Ji Hanjiang… Kenapa… Kenapa kau tidak ada ketika aku sangat membutuhkanmu?
Sekali, dua kali. Sudah dua kali ambulan yang menolongnya. Ji Hanjiang? Dia dimana?
Sibuk beraktivitas, sibuk bertemu dengan partner bisnis, atau sibuk di kantor?
Semua ini, tidak ada cara untuk mengetahuinya.
*****
Keesokan harinya, Ji Hanjiang bangun, lalu duduk dan menutupi kepalanya yang sakit setelah mabuk.

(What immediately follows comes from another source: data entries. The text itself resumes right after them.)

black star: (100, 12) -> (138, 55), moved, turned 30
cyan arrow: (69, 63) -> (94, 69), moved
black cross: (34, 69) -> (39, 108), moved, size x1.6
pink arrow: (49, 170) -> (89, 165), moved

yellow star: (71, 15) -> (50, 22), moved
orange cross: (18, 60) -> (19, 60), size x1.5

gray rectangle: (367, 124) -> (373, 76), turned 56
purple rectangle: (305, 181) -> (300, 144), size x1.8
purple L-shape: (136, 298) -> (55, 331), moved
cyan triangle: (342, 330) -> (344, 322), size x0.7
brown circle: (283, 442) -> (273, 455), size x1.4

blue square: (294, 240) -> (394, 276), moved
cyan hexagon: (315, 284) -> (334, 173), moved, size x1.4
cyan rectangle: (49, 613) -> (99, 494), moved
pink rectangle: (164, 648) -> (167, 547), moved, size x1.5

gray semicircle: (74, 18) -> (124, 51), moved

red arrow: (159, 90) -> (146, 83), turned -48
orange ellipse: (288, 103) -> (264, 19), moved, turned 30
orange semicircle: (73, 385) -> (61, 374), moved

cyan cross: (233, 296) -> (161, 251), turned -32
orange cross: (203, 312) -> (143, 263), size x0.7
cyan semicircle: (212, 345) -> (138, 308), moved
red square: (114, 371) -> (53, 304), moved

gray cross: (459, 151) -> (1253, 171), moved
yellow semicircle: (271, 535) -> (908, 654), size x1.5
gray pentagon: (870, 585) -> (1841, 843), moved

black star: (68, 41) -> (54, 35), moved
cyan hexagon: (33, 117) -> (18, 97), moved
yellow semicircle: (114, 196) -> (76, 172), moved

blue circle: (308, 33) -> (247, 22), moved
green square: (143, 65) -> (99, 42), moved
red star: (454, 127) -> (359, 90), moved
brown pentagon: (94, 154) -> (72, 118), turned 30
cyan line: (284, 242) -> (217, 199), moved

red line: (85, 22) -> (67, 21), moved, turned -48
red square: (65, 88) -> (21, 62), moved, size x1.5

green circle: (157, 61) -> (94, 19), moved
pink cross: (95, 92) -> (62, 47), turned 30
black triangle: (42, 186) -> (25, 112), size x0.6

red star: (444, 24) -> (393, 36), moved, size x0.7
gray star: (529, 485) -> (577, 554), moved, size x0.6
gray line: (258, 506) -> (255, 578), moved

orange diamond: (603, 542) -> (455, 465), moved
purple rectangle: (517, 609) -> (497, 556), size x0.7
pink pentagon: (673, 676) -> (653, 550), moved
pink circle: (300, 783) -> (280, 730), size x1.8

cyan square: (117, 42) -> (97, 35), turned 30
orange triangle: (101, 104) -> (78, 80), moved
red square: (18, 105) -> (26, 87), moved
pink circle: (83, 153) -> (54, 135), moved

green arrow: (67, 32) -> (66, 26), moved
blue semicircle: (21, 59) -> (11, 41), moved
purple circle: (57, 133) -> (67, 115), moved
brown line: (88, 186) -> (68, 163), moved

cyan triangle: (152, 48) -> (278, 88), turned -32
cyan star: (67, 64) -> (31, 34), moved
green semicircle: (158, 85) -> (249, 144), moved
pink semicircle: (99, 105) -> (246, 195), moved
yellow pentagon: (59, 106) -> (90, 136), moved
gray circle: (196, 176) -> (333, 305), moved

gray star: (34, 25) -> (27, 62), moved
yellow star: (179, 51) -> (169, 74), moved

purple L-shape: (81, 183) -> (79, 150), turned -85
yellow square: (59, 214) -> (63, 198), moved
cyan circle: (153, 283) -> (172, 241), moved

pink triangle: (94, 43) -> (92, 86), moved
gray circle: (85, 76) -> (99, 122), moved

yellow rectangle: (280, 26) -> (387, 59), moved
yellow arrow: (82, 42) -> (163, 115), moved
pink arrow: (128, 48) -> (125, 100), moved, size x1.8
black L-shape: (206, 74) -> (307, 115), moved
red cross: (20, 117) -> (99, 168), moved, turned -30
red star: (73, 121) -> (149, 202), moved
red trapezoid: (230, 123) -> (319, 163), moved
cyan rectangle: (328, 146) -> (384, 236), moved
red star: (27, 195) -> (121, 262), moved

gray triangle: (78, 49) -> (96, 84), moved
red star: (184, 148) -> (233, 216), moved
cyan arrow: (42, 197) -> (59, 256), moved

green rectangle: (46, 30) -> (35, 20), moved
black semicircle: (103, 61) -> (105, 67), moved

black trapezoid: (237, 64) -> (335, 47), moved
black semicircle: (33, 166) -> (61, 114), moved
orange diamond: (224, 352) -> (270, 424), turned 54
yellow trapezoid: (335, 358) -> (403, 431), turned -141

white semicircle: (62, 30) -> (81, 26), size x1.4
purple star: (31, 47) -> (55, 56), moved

"Hanjiang, kenapa tidak tidur lebih lama lagi?" Sebuah tangan tiba-tiba merangkul bahunya.
Ji Hanjiang menoleh, alisnya mengerut, "Kenapa kau bisa ada di sini?"
"Kemarin malam, suasana hatimu tidak baik. Kau minum banyak sekali. Kebetulan aku bertemu denganmu. Lalu aku membawamu ke hotel saat kau mabuk dan tidak sadarkan diri." Ujar seorang perempuan sambil duduk di pangkuan Ji Hanjiang. Ia kemudian menoleh dan memijat ringan pelipis Ji Hanjiang.
"Begini nyaman?" Tanyanya sambil memijat.
Ji Hanjiang hanya memejamkan mata dan mengerutkan bibirnya. Ia tidak menjawab pertanyaan perempuan di hadapannya itu.
Perempuan itu tersenyum untuk meringankan sakit kepalanya.
Namun tetap saja tidak ada jawaban. Tapi itu lebih baik daripada mengusir.
Ini permulaan yang baik, bukan?
Kegembiraan si perempuan itu muncul, sampai Ji Hanjiang beranjak dari ranjang, "Aku berharap, setelah aku mandi, aku tidak melihatmu lagi."
Perempuan itu mengerutkan bibir, "Jangan seperti itu, bagaimana mungkin aku pergi dengan keadaan seperti ini?"
"Pergi!"
Ketika perempuan itu ingin berkompromi bangkit dari tempat tidur dan mengambil baju di lantai, terdengar ada telepon seluler yang berdering. Ia pun mengambil telepon seluler yang ada di samping tempat tidur.
Ia melihat nama kontak yang tertera di layar telepon seluler itu, lalu melirik ke pintu kamar mandi yang tertutup.
Secepatnya ia memakai baju, Ling Yunhuan pun segera meninggalkan hotel.
Ketika ia terburu-buru datang ke rumah sakit, Yan Yiren sudah duduk sambil berbaring di tempat tidur pasien. Wajahnya memucat, tubuhnya memakai baju pasien.